— Руфь, ваша интимная жизнь меня больше не интересует.
— Вот здорово! Ничего себе. И это после всего того, что мы вместе претерпели!
— Не хочу больше про это слушать.
— Он говорит, что оргазм совершенно не обязателен. Важна только прелюдия. Дескать, это все равно, как когда лезешь на гору — не обязательно брать вершину, достаточно глянуть вверх и убедиться, что до нее рукой подать. Что вы по этому поводу думаете? Только честно.
— Если честно, Руфь, я думаю, что это не смертельно. А теперь, — объявил он, решительно поднявшись, — разрешите откланяться.
Когда Джейк пришел домой, Нэнси сказала, что звонил Люк. Он приглашает их обоих на ужин.

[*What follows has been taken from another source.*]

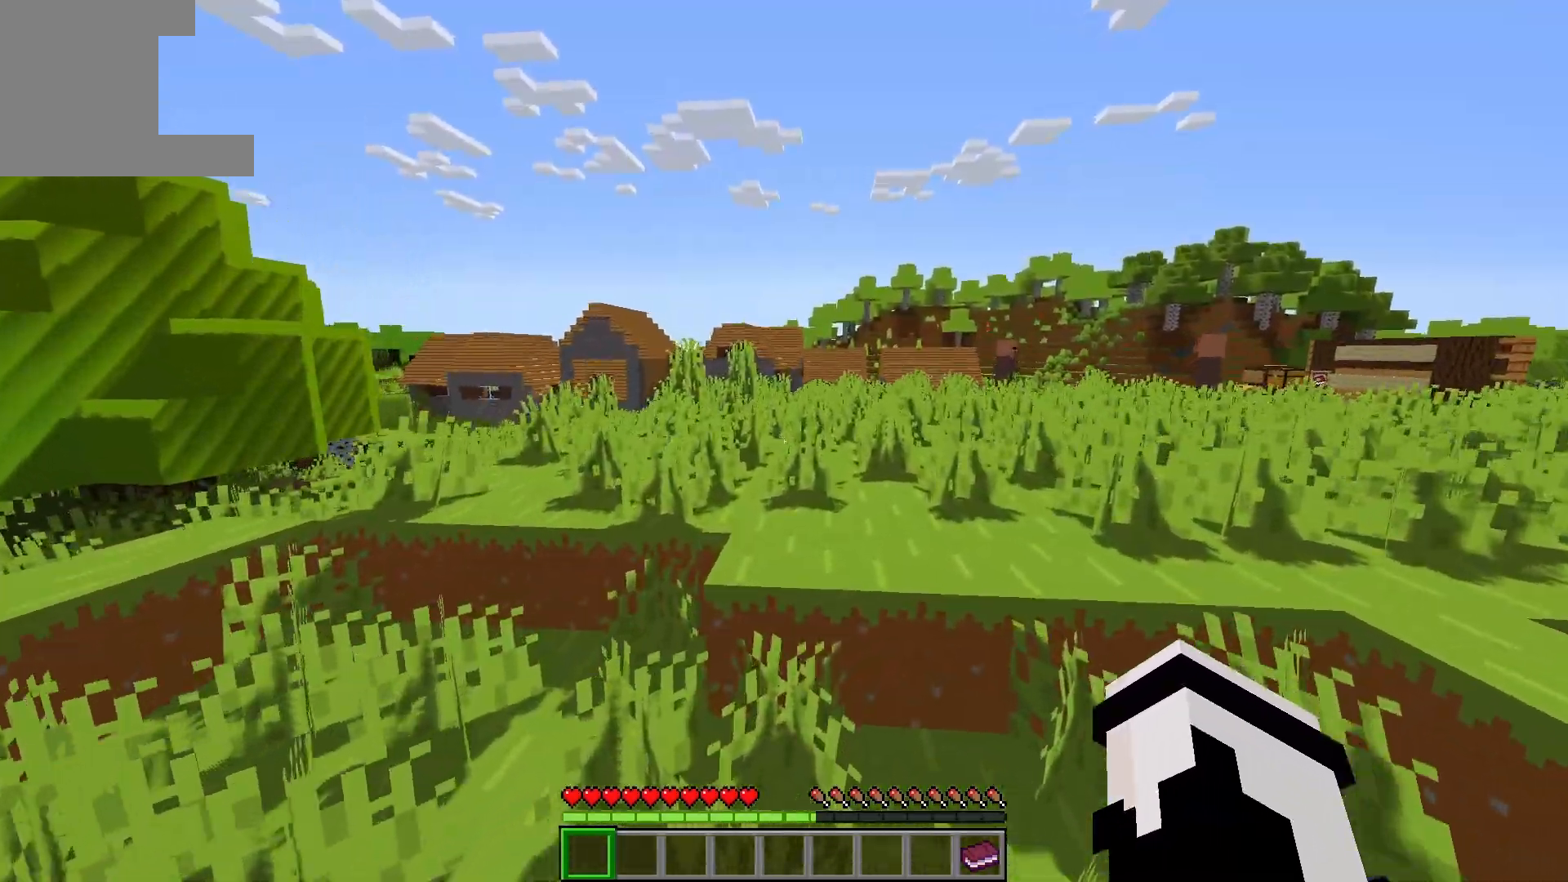
{"keys": ["w"], "events": [[100, "space", "down"], [267, "d", "up"], [467, "space", "up"]]}
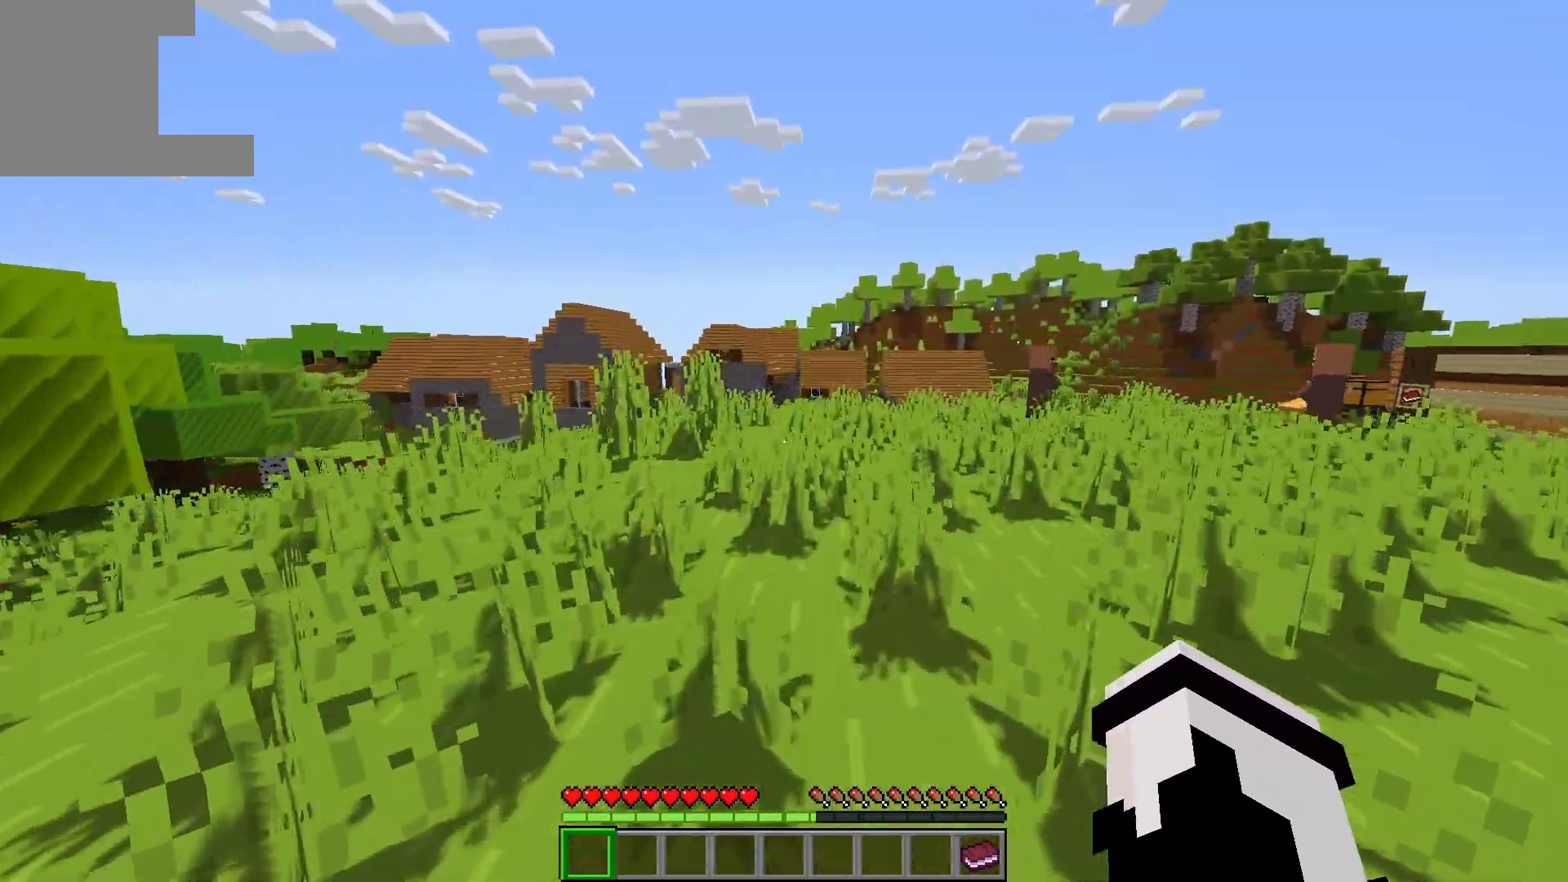
{"keys": ["a", "d", "w"], "events": [[433, "a", "down"], [433, "d", "down"]]}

— Нет, я устал. Сходи без меня.
Пришлось ей перезванивать, отменять.
— Бедный Люк. Он, конечно, ничего не говорит, но я уверена: ему смертельно хочется знать, что ты думаешь о его сценарии.
Ну, пусть помучится.
— Может, сам ему позвонишь?
— Завтра.
Но назавтра Джейк не позвонил, и Люк вечером не пришел.
— Ну ты бы хоть позвонил ему, сказал, что прочитал!
Сэмми и Молли в детской вдруг разодрались. Раздался дикий вопль:
— Мамочка, мама!
— Иду, золотце мое, иду! — отозвалась миссис Херш.
— Вот всегда ты так: только человек к тебе со всей душой, ты его тут же мордой об стол! — прежде чем выйти из гостиной, бросила напоследок Нэнси.
Наливая себе выпить, Джейк вдруг подумал: а что, если Всадник — там, где он есть сейчас, — прочел про суд над младшим братиком в газете?
С очень серьезным видом явился Ормсби-Флетчер — тугой воротничок, поджатые губы, черный атташе-кейс. Они с Джейком совещались за закрытыми дверьми больше часа, после чего адвокат вышел из дому, пристегнулся к своему черному «хамберу» и опять уехал.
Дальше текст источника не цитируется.